Create vector databases from BYO embeddings¶
The following notebook outlines how you can build and validate a vector database from a bring-your-own (BYO) embedding and register the vector database to the DataRobot platform using the Python client. This notebook is designed for use with DataRobot Notebooks; DataRobot recommends downloading this notebook and uploading it for use in the platform.
Setup¶
The following steps outline the necessary configuration for integrating vector databases with the DataRobot platform.
This workflow uses the following feature flags. Contact your DataRobot representative or administrator for information on enabling these features.
- Enable Notebooks Filesystem Management
- Enable Public Network Access for all Custom Models
- Enable Monitoring Support for Generative Models
- Enable Custom Inference Models
- Enable GenAI Experimentation
Enable the notebook filesystem for this notebook in the notebook sidebar.
Set the notebook session timeout to 180 minutes.
Restart the notebook container using at least a "Medium" (16GB RAM) instance.
Optionally, upload your documents archive to the notebook filesystem.
Install requirements¶
Import the following libraries and modules to interface with the DataRobot platform, prediction environments, and vector database functionality.

→ Source material
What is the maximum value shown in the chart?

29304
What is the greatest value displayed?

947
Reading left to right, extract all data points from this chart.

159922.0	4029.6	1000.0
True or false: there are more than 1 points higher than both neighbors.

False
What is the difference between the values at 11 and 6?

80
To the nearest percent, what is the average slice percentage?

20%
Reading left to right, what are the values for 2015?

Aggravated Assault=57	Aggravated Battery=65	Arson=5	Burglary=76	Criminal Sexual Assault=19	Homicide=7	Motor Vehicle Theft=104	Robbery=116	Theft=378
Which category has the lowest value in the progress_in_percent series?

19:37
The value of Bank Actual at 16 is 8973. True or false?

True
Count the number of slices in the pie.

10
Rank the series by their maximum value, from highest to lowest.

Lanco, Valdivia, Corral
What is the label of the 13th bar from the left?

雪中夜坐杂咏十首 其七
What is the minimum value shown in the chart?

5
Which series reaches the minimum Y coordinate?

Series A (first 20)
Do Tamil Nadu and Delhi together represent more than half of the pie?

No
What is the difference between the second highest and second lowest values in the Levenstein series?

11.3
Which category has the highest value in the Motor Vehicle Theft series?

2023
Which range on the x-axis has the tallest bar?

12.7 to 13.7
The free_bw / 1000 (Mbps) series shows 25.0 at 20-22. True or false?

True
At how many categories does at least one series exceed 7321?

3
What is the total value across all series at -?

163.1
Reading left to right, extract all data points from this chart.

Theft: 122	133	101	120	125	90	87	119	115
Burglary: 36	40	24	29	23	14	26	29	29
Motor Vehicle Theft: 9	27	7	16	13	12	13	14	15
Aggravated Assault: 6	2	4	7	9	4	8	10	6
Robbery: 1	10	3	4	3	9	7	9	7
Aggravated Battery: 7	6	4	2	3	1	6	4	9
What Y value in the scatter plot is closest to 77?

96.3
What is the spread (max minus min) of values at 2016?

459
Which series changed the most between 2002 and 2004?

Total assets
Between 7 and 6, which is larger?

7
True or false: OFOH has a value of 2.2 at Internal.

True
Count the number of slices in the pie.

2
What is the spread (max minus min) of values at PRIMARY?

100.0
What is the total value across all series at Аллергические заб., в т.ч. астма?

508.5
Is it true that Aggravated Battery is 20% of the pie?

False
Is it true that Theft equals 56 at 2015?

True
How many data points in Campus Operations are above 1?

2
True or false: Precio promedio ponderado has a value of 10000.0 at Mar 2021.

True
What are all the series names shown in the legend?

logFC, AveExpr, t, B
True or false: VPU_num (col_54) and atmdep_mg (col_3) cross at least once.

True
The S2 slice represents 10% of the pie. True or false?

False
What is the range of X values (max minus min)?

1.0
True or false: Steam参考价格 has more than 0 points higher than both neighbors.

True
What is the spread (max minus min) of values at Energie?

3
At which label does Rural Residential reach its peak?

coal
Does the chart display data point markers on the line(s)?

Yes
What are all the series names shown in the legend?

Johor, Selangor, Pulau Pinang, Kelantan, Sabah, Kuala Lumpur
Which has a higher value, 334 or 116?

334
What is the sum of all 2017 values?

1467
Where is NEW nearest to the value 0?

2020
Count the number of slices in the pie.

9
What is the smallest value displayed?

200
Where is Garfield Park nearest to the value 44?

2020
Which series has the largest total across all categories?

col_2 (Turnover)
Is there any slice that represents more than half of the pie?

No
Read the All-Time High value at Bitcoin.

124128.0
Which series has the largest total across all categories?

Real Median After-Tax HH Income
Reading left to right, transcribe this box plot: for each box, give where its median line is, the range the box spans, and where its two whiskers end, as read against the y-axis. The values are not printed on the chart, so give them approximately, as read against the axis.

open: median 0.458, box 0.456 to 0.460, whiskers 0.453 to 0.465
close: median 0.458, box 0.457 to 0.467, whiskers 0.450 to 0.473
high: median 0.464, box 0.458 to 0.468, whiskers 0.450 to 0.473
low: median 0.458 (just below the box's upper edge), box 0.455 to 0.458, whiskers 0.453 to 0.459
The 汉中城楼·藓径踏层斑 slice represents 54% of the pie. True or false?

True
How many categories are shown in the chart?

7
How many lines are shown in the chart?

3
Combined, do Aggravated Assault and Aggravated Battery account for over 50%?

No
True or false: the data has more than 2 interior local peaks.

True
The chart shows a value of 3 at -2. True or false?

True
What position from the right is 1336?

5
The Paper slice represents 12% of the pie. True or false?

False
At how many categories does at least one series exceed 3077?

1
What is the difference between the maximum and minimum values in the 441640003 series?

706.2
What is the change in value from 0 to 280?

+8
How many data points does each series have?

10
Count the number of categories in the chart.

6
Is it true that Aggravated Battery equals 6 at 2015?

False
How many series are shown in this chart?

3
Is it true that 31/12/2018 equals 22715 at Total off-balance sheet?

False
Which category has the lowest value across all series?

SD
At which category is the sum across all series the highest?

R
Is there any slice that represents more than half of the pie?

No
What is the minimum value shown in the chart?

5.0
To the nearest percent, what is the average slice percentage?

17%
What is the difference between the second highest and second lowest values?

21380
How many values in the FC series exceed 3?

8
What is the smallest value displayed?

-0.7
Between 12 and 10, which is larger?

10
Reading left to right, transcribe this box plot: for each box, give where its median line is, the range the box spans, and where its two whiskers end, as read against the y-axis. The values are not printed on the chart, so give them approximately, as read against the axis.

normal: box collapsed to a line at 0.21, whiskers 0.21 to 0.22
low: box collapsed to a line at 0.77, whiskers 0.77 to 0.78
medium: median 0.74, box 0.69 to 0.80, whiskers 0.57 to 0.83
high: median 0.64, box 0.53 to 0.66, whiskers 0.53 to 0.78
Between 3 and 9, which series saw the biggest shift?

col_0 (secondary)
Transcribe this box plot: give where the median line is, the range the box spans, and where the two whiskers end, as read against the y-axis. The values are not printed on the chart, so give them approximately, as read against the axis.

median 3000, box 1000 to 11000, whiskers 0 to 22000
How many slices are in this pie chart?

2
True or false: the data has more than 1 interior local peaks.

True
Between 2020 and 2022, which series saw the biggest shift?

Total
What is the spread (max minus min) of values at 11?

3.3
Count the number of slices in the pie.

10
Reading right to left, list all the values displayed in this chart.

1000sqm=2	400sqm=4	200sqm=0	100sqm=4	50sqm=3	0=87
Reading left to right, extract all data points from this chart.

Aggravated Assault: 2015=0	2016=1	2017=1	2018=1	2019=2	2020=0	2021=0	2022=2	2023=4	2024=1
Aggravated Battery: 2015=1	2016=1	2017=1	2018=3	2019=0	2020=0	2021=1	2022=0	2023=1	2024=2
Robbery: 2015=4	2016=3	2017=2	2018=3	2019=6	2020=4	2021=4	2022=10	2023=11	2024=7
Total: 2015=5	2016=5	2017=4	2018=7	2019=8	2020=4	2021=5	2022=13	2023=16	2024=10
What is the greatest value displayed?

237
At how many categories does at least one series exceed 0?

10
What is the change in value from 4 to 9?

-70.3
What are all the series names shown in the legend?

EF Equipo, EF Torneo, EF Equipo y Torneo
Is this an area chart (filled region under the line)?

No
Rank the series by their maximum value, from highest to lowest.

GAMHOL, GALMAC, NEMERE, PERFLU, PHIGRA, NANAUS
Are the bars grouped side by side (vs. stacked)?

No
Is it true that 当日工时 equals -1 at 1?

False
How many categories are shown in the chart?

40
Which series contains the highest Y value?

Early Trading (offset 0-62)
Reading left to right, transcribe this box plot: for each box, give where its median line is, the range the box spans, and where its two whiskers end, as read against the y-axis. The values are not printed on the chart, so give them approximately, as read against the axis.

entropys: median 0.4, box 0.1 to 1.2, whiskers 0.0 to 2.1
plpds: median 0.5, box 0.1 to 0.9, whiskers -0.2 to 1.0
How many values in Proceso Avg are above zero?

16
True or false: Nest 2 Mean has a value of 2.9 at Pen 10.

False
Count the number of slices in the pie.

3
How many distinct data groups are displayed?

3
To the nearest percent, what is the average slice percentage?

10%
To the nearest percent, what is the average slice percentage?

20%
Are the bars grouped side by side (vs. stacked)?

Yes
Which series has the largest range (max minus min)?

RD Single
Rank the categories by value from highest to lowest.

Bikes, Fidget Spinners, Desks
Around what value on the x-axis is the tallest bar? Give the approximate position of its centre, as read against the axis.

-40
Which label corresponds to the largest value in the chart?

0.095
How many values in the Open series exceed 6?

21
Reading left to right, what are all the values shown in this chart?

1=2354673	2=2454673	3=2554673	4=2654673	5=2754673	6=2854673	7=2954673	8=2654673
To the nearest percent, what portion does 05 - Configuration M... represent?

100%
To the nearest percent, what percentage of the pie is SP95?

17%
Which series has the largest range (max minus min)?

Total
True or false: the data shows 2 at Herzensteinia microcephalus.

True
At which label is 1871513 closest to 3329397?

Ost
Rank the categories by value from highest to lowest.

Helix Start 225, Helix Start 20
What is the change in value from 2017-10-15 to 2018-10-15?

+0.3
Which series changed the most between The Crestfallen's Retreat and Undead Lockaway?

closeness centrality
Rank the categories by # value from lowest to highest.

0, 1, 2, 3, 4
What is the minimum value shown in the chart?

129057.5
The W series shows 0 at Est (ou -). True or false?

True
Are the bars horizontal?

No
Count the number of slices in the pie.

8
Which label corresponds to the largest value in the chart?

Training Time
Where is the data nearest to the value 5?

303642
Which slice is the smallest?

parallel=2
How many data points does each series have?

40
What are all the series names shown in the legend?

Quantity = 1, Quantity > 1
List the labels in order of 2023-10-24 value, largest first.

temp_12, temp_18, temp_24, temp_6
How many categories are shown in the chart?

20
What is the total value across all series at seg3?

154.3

→ Required action 1
In the BYO embeddings page, what session timeout should the notebook be set to?
→ Required action 2
Carry on the BYO embeddings page from its final sentence.
Nothing in the records is needed here.

→ Task result 1
180 minutes.

→ Task result 2
import datarobot as dr
from datarobot.enums import PredictionEnvironmentPlatform
from datarobot.enums import PredictionEnvironmentModelFormats
from datarobot.models.genai.custom_model_embedding_validation import CustomModelEmbeddingValidation
from datarobot.models.genai.vector_database import VectorDatabase
from datarobot.models.genai.vector_database import ChunkingParameters
Connect to DataRobot¶
Provide a DataRobot endpoint and token to connect to DataRobot through the DataRobot Python client. Read more about options for connecting to DataRobot from the Python client.
endpoint="https://app.datarobot.com/api/v2"
token="ADD_TOKEN_HERE>"
dr.Client(endpoint=endpoint, token=token)
<datarobot.rest.RESTClientObject at 0x17e7f2d50>
Select an environment¶
Using dr.ExecutionEnvironment.list(), iterate through the environments available to your organization, selecting the environment named [DataRobot] Python 3.11 GenAI to be the base environment of the vector database and assigning it to base_environment.
execution_environments = dr.ExecutionEnvironment.list()
base_environment = None
environment_versions = None
for execution_environment in execution_environments:
# print(execution_environment)
if execution_environment.name == "[DataRobot] Python 3.11 GenAI":
base_environment = execution_environment
environment_versions = dr.ExecutionEnvironmentVersion.list(
execution_environment.id
)
break
environment_version = environment_versions[0]
print(base_environment)
print(environment_version)
ExecutionEnvironment('[DataRobot] Python 3.11 GenAI')
ExecutionEnvironmentVersion('v23')
Create a custom embedding model¶
Using dr.CustomInferenceModel.list() search the available custom models for all-MiniLM-L6-v2-embedding-model. If the custom model doesn't exist, create it as custom_model using dr.CustomInferenceModel.create(). If the custom model does exist, assign it to custom_model.
CUSTOM_MODEL_NAME = "all-MiniLM-L6-v2-embedding-model"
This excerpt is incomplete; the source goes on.